第112章 生命
“姐,玉墜子我······”劉文遷話沒說完,劉文月就站起來走了。
她並不想聽這個罪魁禍首說的任何話。
“姐,我”劉文遷見劉文月頭也不回的走出去,心裏也很不是滋味。
劉文遷話音未落,於安安就嗬斥道:“你閉嘴!”
她是今天早上從明央嘴裏得知張芸芸因為劉文遷而中毒的事情的,心裏恨不得把劉文遷大卸八塊代替芸芸中毒。
可事情偏偏就事與願違,中毒躺在病**的人是張芸芸,而不是劉文遷。
“我······”劉文遷看到張禹關上病房的門出來,他想和張禹說說自己的這種愧疚和自責。

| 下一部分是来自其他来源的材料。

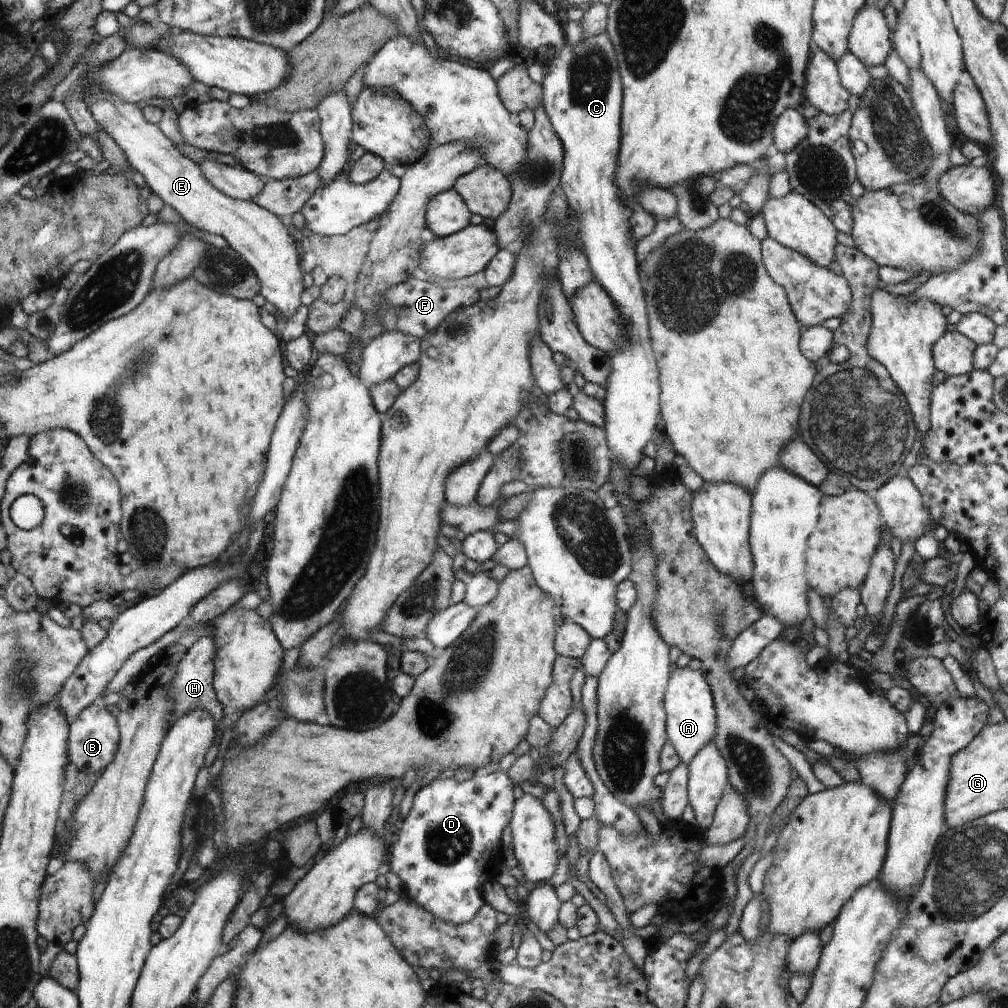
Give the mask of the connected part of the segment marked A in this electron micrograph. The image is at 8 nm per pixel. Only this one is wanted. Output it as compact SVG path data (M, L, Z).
M676 668L672 672L663 697L663 710L667 712L667 734L670 745L686 765L695 758L718 732L718 712L708 679L701 670Z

然而張禹也沒有多搭理他,隻是和於安安一樣,坐在椅子上麵一言不發。
那張病危通知書被於安安放到腿上,她用手支撐著頭部,無聲的落下淚水來。
“哎你誰啊?”一個穿黑色衣服的人想要推開病房的門,劉文遷拉著他說道。
男子轉過身來,是闊別已久的葉南釋,臉上表情冷冷的,隱約有要發怒的趨勢。
劉文遷訕訕的收回自己的手,頗為識趣的退了退。
“安安,這······”劉文遷要說什麽,於安安仍舊不搭理他。
半晌,葉南釋走出來關上門道:“你們回去吧。”
“哎不是,我說,芸芸都要掛了,你憑什麽讓我們回去!”劉文遷說完,於安安惡狠狠地瞪了他一眼,他趕忙改口道:“不不不,芸芸都這樣了,你還讓我們回去。”
“她會醒過來的。”葉南釋道。
她會醒過來的。
她會的。
……
喜歡深秋不是沒有道理的。
若是用楓葉深紅的濃墨重彩來送別一場生命,那當是極盡肅穆而莊嚴的。
張芸芸的病房在二樓,從臨窗邊的病**望出去,正好能夠看到紅透了接近枯落的秋葉。